**Activity:** Which of the lines in the listing that follows hold "down"? Pull each one out.

**Study material:**
● ● ● ●

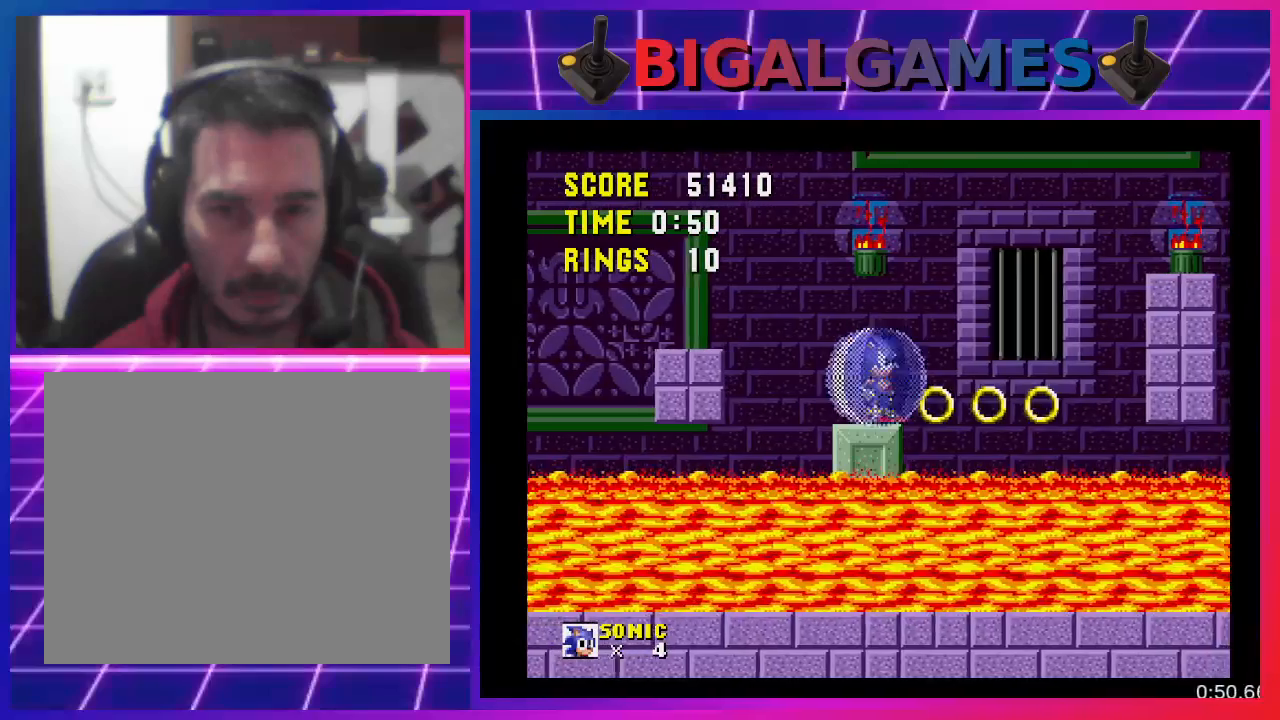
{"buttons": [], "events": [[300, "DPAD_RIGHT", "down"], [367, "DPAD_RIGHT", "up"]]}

● ● ● ●

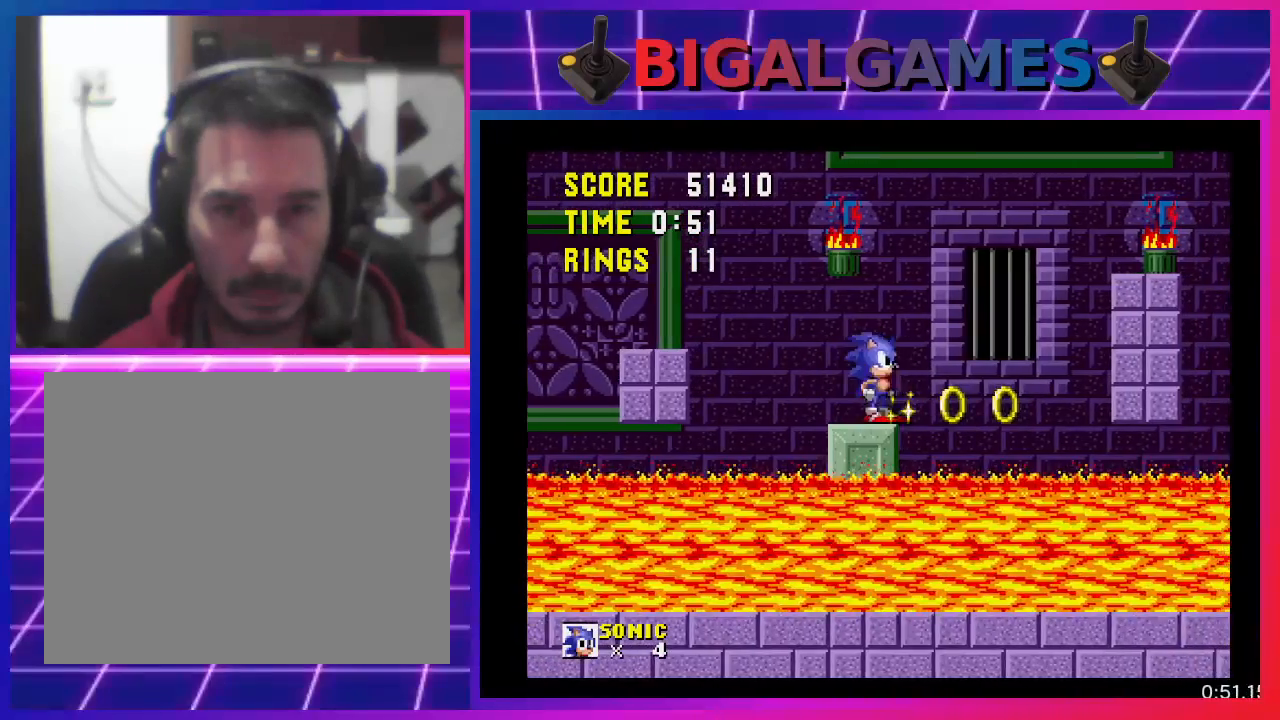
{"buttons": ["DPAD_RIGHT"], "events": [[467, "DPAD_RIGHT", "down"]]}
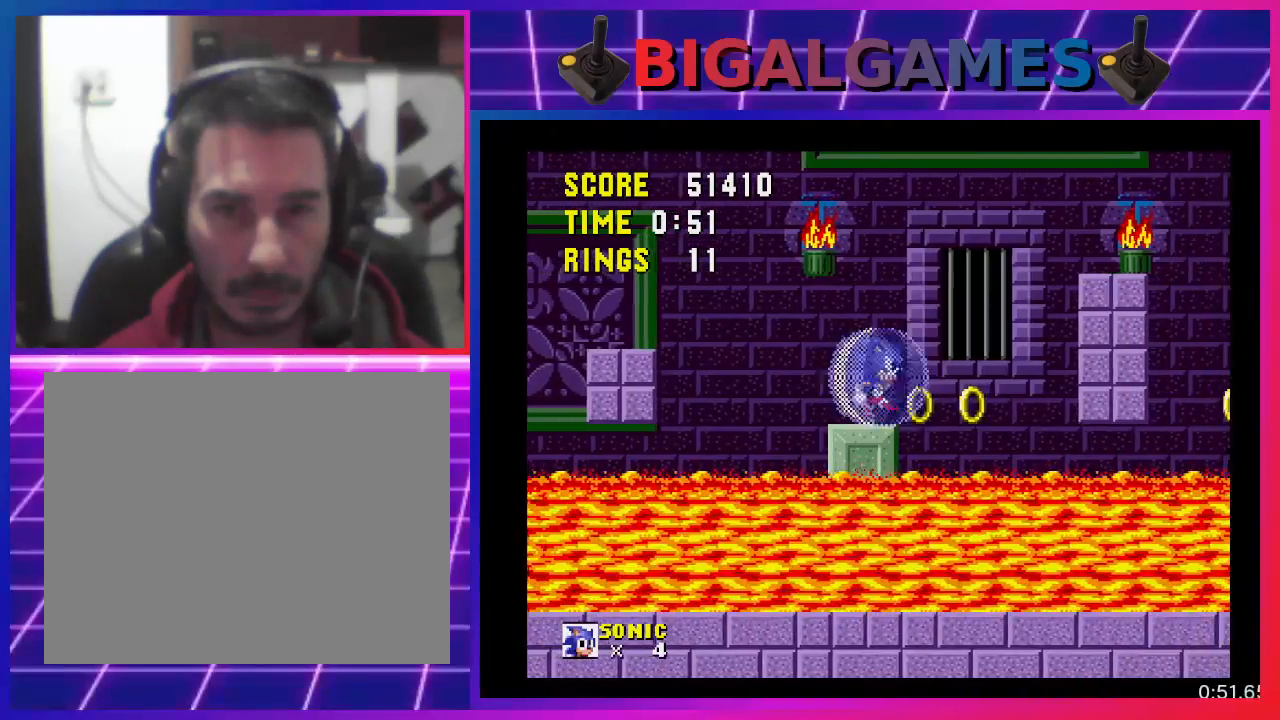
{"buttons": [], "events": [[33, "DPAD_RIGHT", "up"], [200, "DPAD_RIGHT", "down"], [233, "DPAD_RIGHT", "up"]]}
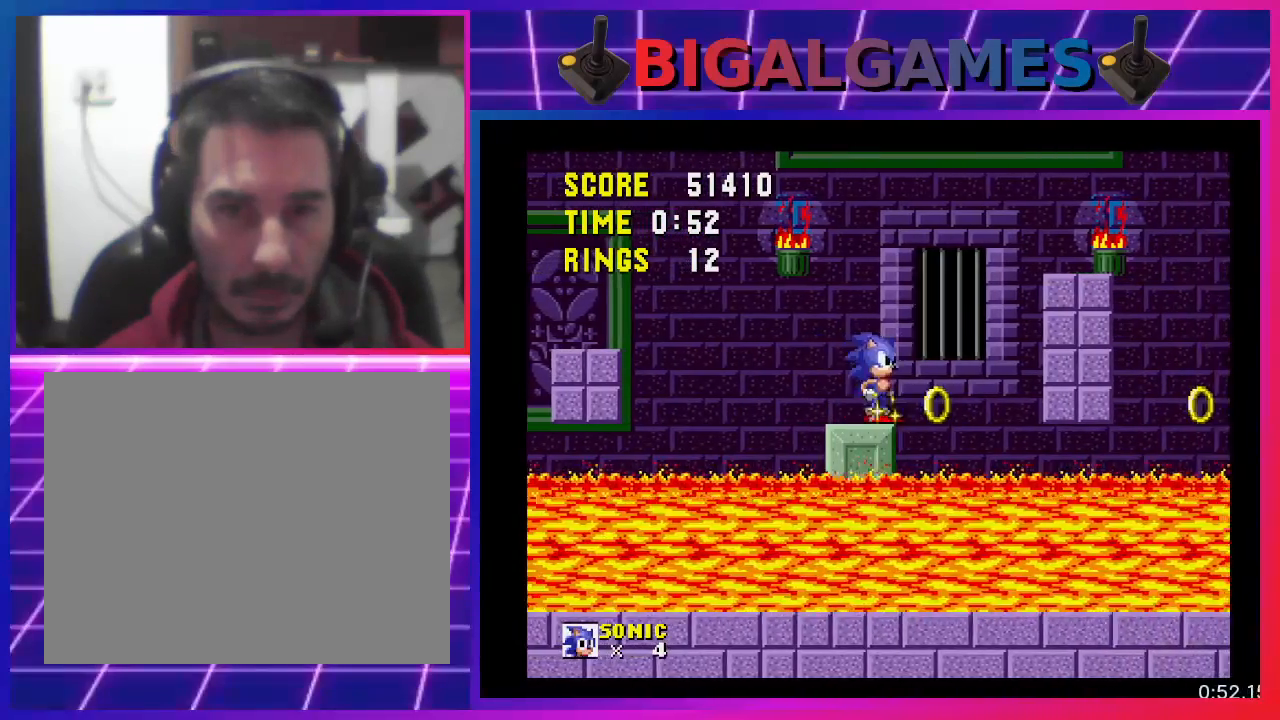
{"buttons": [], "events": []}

● ● ● ●

**Response:**
{"buttons": [], "events": [[300, "DPAD_RIGHT", "down"], [367, "DPAD_RIGHT", "up"]]}
{"buttons": ["DPAD_RIGHT"], "events": [[467, "DPAD_RIGHT", "down"]]}
{"buttons": [], "events": [[33, "DPAD_RIGHT", "up"], [200, "DPAD_RIGHT", "down"], [233, "DPAD_RIGHT", "up"]]}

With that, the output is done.